Exercise objective →
Count the lines of the data below that contain the string "True", treating case as significant. Give only the number.

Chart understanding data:
* * * * *

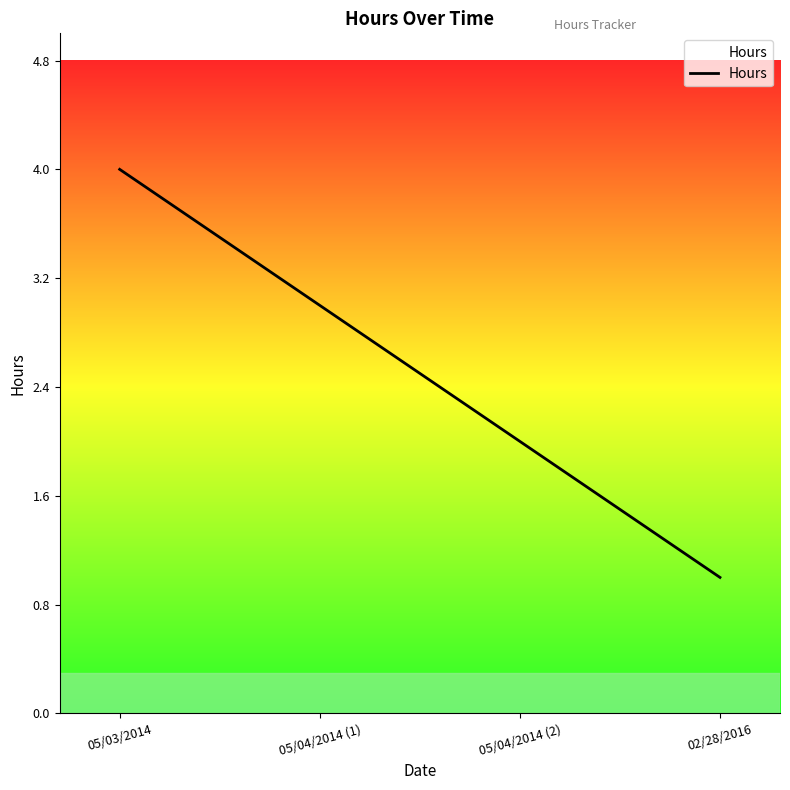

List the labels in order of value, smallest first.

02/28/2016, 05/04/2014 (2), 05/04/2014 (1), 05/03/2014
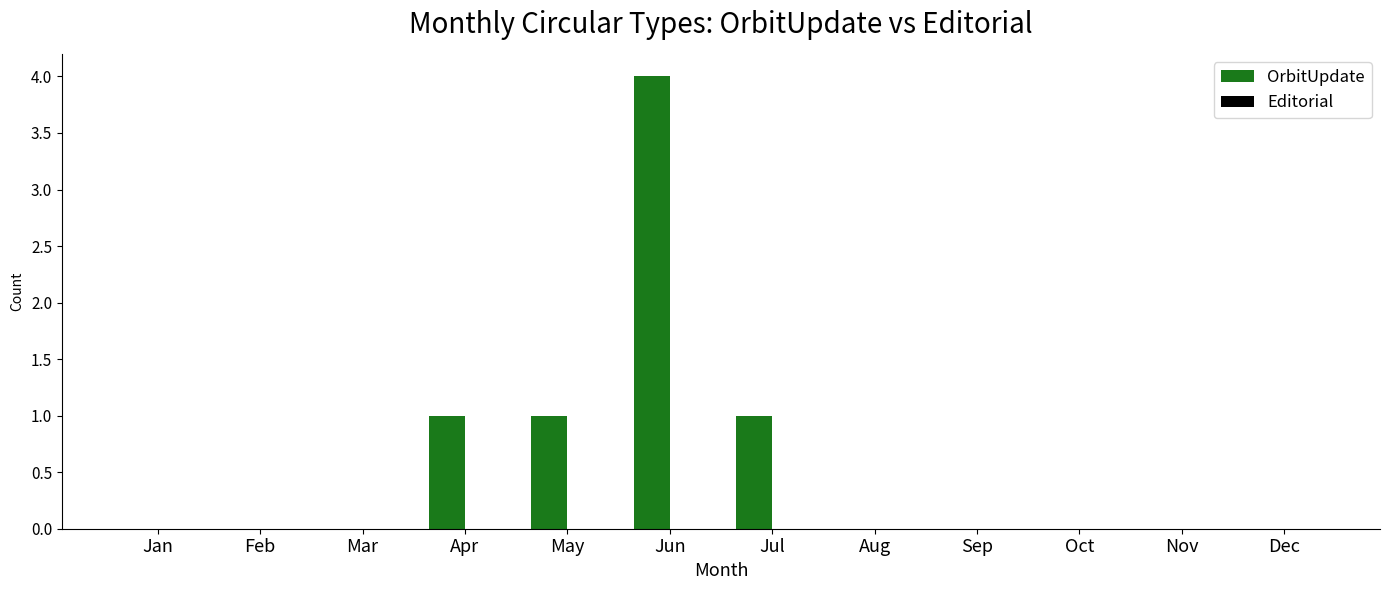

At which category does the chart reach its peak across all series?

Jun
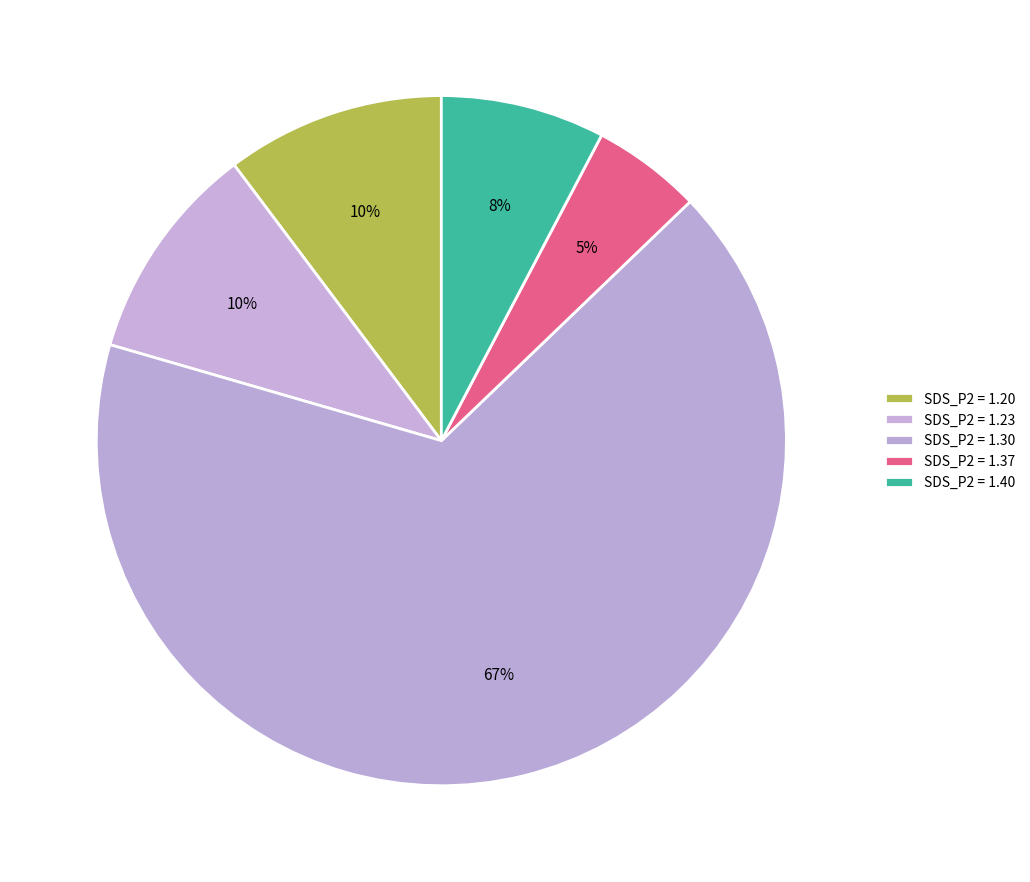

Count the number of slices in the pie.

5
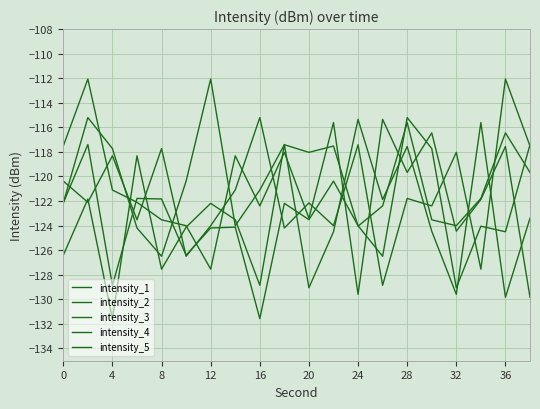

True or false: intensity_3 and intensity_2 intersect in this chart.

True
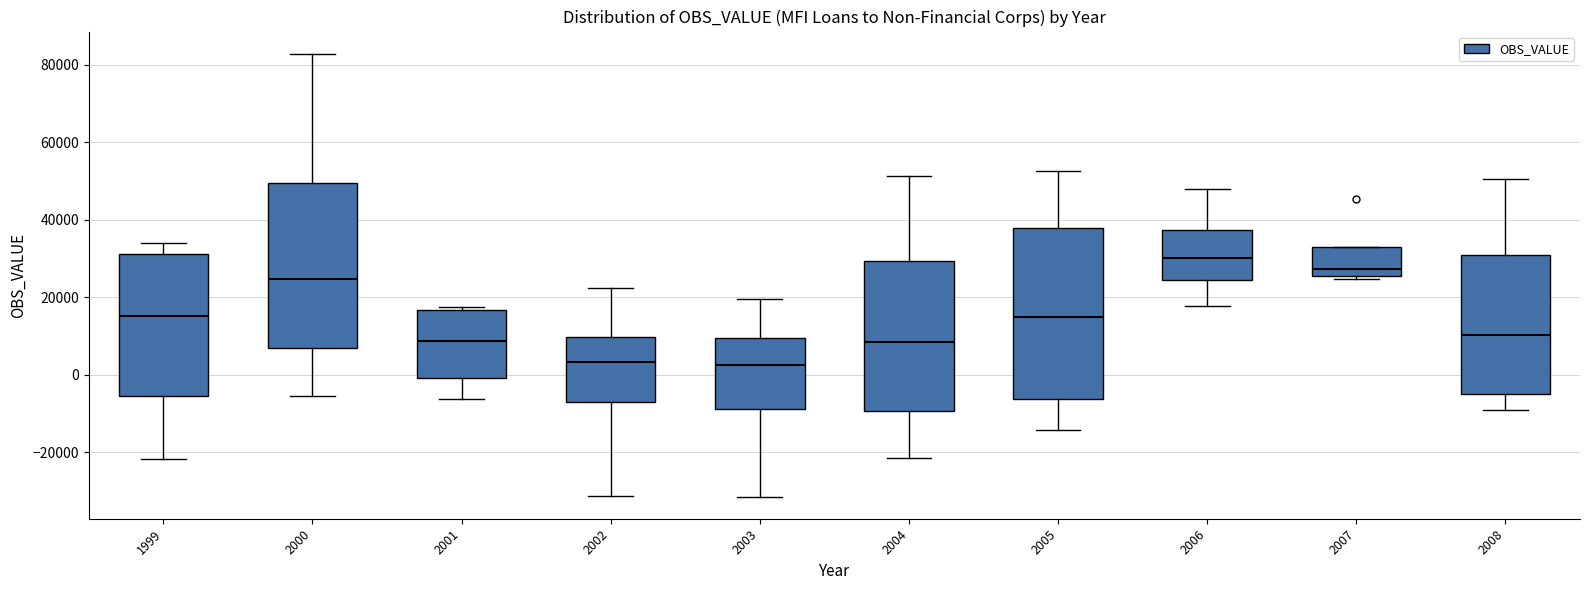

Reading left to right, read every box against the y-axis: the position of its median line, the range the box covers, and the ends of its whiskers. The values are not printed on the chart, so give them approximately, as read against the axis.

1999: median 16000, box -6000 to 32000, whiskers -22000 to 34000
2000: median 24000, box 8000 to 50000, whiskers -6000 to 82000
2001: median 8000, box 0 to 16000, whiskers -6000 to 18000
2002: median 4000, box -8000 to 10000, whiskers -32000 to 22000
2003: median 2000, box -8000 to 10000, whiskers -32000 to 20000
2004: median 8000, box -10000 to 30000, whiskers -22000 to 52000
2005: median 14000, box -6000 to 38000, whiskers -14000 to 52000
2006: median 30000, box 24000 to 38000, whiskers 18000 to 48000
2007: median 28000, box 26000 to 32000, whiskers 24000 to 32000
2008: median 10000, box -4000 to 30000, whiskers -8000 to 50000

* * * * *

Task output →
2